In the above example, we used a Memory object to track chat history. We can also just pass it in explicitly. In order to do this, we need to initialize a chain without any memory object

#help(ConversationalRetrievalChain.from_llm)
qa = ConversationalRetrievalChain.from_llm(llm=llama_model.to_langchain(),
                                           retriever=vectorstore.as_retriever())

Here’s an example of asking a question with no chat history with Watsonx

chat_history = []
query = "What is the topic  about"
result = qa({"question": query, "chat_history": chat_history})
result["answer"]
' The topic is about the Transformer model in natural language processing, specifically discussing the use of self-attention and multi-head attention in the model.'

Here’s an example of asking a question with some chat history

chat_history = [(query, result["answer"])]
query = "What is Transformer"
result = qa({"question": query, "chat_history": chat_history})
result['answer']

we have the output

'\nThe Transformer model is a sequence transduction model that relies entirely on self-attention mechanisms, dispensing with recurrence and convolutions.
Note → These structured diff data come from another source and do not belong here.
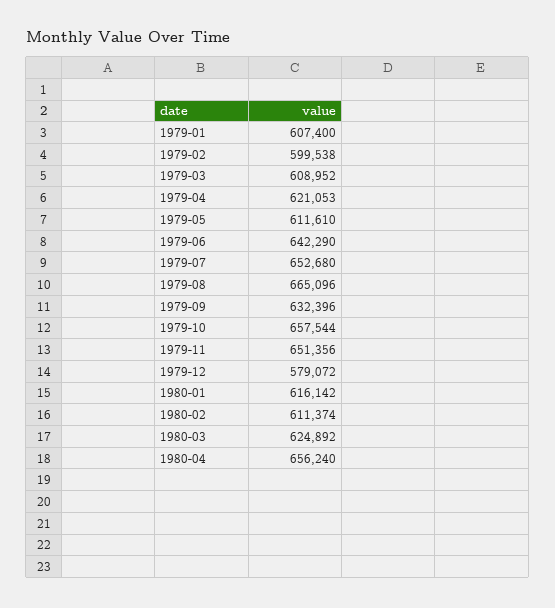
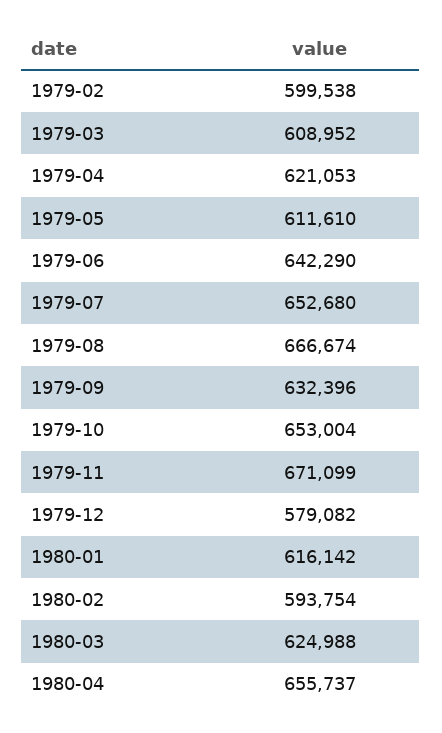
  {
-   "1979-01": 607400,
    "1979-02": 599538,
    "1979-03": 608952,
    "1979-04": 621053,
    "1979-05": 611610,
    "1979-06": 642290,
    "1979-07": 652680,
-   "1979-08": 665096,
+   "1979-08": 666674,
    "1979-09": 632396,
-   "1979-10": 657544,
+   "1979-10": 653004,
-   "1979-11": 651356,
+   "1979-11": 671099,
-   "1979-12": 579072,
+   "1979-12": 579082,
    "1980-01": 616142,
-   "1980-02": 611374,
+   "1980-02": 593754,
-   "1980-03": 624892,
+   "1980-03": 624988,
-   "1980-04": 656240
+   "1980-04": 655737
  }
It is based on attention mechanisms and is used for various tasks such as machine translation, English constituency parsing, and text summarization. The Transformer model is the first transduction model that uses self-attention to compute representations of its input and output without using sequence-aligned RNNs or convolutions. It has been shown to be superior in quality, more parallelizable, and requiring significantly less time to train than other sequence transduction models.'

and the chat history

chat_history

you got the result

[('What is the topic  about',
  ' The topic is about the Transformer model in natural language processing, specifically discussing the use of self-attention and multi-head attention in the model.')]

Congratulations! You have finished this tutorial of WatsonX with LangChain.